What the excerpt above tells us, in no uncertain terms, is that hiring is still growing but at a slower pace than before. Bank of America expects a moderate bump in job creation – stronger than what others expect, but weaker than last month. That suggests the overall labour market remains firm for now, but it’s no longer accelerating. The core idea is that the central bank isn’t likely to shift direction on interest rates unless there’s a more noticeable drop in job data. Yet, underlying that view is a layer of caution. There’s a risk to the downside, and the culprit seems to be the unpredictability of trade conditions, not broad economic weakness.
Particularly, hiring in trade-heavy sectors – logistics and goods transport – appears to have slowed. That’s unsurprising given the current trade-related policy concerns that continue to affect both planning and sentiment. Employers in those areas may be hesitating, waiting to see how policies shake out before committing further. When tariffs are unclear or pending, decisions on investment and expansion often get pushed back. That makes sense on a corporate level, but for those of us watching markets and volatility indices, it may present short-term distortions.
Tactical Implications for Investors
In simple terms, payroll growth still supports the idea that the economy is resilient, but some gauges – namely those tied to trade-sensitive employers – are flashing yellow lights. It is not because of worsening fundamentals, but because of delays in new hiring amid unclear policy signals. Unlike widespread job losses, which normally shake up decision-making among rate-setters, what we have now is more of a pause. That keeps policy on hold and reduces headline risk for rates positions.
From a tactical perspective, this makes timing more delicate than directional conviction. What we’re seeing is a softening at the edges, not a breakdown at the core. That’s a different environment to trade.

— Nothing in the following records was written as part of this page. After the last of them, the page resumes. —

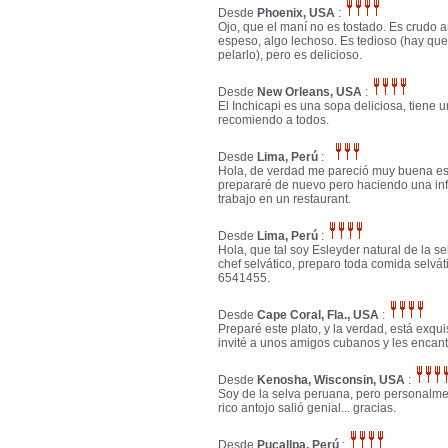
Desde
Phoenix, USA
:
Ojo, que el maní no es tostado. Es crudo 
espeso, algo lechoso. Es tedioso (hay que
pelarlo), pero es delicioso.
Desde
New Orleans, USA
:
El Inchicapi es una sopa deliciosa, tiene u
recomiendo a todos.
Desde
Lima, Perú
:
Hola, de verdad me pareció muy buena esta
prepararé de nuevo pero haciendo una i
trabajo en un restaurant.
Desde
Lima, Perú
:
Hola, que tal soy Esleyder natural de la s
chef selvático, preparo toda comida selvát
6541455.
Desde
Cape Coral, Fla., USA
:
Preparé este plato, y la verdad, está exqu
invité a unos amigos cubanos y les encan
Desde
Kenosha, Wisconsin, USA
:
Soy de la selva peruana, pero personalme
rico antojo salió genial... gracias.
Desde
Pucallpa, Perú
:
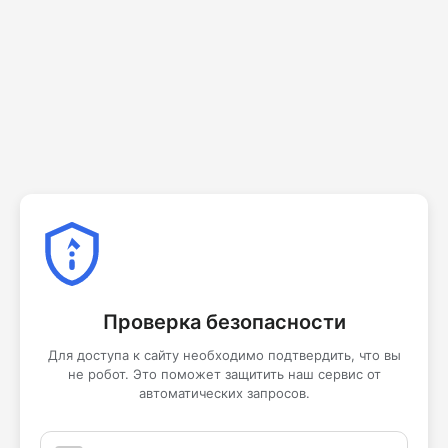
Проверка безопасности
Для доступа к сайту необходимо подтвердить, что вы
не робот. Это поможет защитить наш сервис от
автоматических запросов.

We should be considering exposure to sectors and indices that tend to react sharply to monthly jobs data but won’t necessarily justify sustained pricing momentum if the headline prints modestly above or below consensus. Options pricing may continue to understate potential volatility, especially ahead of May’s report, given that data surprise risk seems skewed toward the soft side.
Because rate expectations remain anchored unless jobs data materially cools, fixed income vol may stay muted, but gamma could still offer near-term setups. Put spreads or low-delta call structures on indices exposed to industrial hiring could be tuned for asymmetric return, particularly if traders are discounting the possibility of a reversal or confirmation move after the release.

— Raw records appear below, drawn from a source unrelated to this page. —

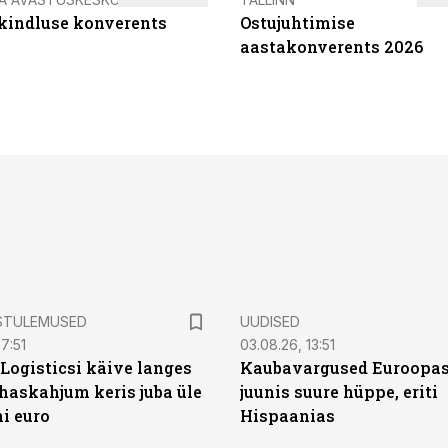
ikindluse konverents
Ostujuhtimise
aastakonverents 2026
STULEMUSED
UUDISED
7:51
03.08.26, 13:51
Logisticsi käive langes
Kaubavargused Euroopas
uhaskahjum keris juba üle
juunis suure hüppe, eriti
ni euro
Hispaanias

People like Harris have warned that even a modest miss could invite overreaction in the shorter-tenor contracts. We agree that keeping positioning flexible and not overly committed going into payrolls could be better than pressing directional views. We’ll be watching not only the headline figure, but revisions and sector breakdowns – especially warehousing, wholesale trade, and heavy freight.
There’s enough fragility here that moves could accelerate quickly in either direction despite limited real change in the top-line hiring number. Such divergence between data and pricing behaviour is typically where opportunity hides.